Another round of selling gripped Wall Street on Wednesday as nervous investors fled health care, technology and other high-risk stocks in favor of the safety of bonds.
The broad sell-off, which lost some momentum in the last hour of trading, keeps the market on track for its fourth consecutive weekly loss and its first monthly drop this year.
The latest market slide comes as investors worry that the trade war between the U.S. and China will derail global economic and corporate profit growth as it drags on with no sign of a resolution.
The S&P 500 index fell 19.37 points, or 0.7%, to 2,783.02. The index had been down 1.3% earlier.
The Dow Jones Industrial Average lost 221.36 points, or 0.9%, to 25,126.41. It had tumbled 409 points.
The Nasdaq composite slid 60.04 points, or 0.8%, to 7,547.31. The Russell 2000 index of small companies dropped 14.07 points, or 0.9%, to 1,489.95.

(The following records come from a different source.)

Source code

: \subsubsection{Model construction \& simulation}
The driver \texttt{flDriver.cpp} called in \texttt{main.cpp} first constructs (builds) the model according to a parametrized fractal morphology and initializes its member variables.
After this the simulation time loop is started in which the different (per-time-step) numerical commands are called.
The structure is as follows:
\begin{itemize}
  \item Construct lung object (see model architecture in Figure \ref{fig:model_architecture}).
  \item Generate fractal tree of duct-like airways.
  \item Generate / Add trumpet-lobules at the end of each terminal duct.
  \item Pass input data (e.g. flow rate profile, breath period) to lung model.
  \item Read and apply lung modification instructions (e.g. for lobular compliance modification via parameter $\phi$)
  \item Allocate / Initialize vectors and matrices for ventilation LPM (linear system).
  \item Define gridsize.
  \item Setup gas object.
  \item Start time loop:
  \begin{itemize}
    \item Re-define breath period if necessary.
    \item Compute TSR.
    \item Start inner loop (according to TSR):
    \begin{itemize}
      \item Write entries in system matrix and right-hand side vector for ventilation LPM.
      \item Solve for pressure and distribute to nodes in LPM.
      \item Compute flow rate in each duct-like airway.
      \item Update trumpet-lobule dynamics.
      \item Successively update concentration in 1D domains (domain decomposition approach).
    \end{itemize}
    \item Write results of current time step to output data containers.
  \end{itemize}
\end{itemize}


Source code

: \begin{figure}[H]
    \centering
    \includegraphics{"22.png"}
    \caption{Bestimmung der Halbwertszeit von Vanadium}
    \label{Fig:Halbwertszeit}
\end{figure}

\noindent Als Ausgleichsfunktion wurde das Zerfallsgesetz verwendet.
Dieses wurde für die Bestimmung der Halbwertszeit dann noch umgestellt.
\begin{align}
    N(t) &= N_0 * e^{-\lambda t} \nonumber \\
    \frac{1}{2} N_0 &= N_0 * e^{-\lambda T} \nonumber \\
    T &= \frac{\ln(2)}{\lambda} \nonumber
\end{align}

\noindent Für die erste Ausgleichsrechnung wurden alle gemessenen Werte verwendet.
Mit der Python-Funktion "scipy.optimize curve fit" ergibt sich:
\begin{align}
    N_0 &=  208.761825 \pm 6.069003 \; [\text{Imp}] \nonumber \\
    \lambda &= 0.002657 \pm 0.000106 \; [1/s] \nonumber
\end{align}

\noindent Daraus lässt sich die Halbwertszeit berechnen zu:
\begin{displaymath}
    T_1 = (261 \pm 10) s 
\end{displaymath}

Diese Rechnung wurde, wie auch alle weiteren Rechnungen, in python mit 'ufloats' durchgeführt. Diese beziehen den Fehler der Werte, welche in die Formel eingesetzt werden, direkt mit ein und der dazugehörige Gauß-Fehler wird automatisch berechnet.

Major stock indexes in Europe also fell.
With two more trading days left in May, the S&P 500 is heading for a loss of 5.5%. That would be its first monthly loss since December. The market has been heading steadily lower this month as prospects for the economy have dimmed and as traders got more worried about the lingering trade feud between Washington and Beijing.
China’s recent threat to use its supply of rare earths as a weapon is a worrying escalation, he said. Rare earths are chemical elements that are crucial to many modern technologies.
On Wednesday, traders continued to hammer technology stocks, which stand to suffer heavily in a prolonged trade war. Chipmaker Advanced Micro Devices fell 3.2%.
Health care and communications companies also bore a big share of the losses. Johnson & Johnson slid 4.2% and Google parent Alphabet dropped 1.7%.
The yield on the benchmark 10-year Treasury note held steady at 2.26%, the lowest level in nearly two years. It fell as low as 2.18% during the day.
Lower bond yields are typically a sign that traders feel uneasy about long-term growth prospects and would rather put their money into safer holdings. The yield on the 10-year Treasury note is down 1 percentage point over the last six months, sending another strong signal that investors are concerned about weakening economic growth.
The 10-year Treasury note remained below the yield on the three-month Treasury bill. When that kind of “inversion” in bond yields occurs over an extended period of time, economists fear it may signal a recession within the coming year. It has happened multiple times so far this year.
The slide in bond yields, which make loans less profitable, continued to hurt banks and other financial stocks Wednesday. American Express fell 1%.
The wave of selling also snared many big retailers.
Abercrombie & Fitch plummeted 26.5% in heavy trading and Canada Goose, which makes luxury down coats, plunged 30.9% after both companies issued weak sales forecasts. Capri Holdings, which owns Versace and Michael Kors, slid 9.8% after its own forecast also disappointed investors.
Energy futures ended mostly lower. Benchmark U.S. crude fell 0.6% to settle at $58.81 a barrel. Brent crude, the international standard, closed 0.9% lower at $69.45 per barrel.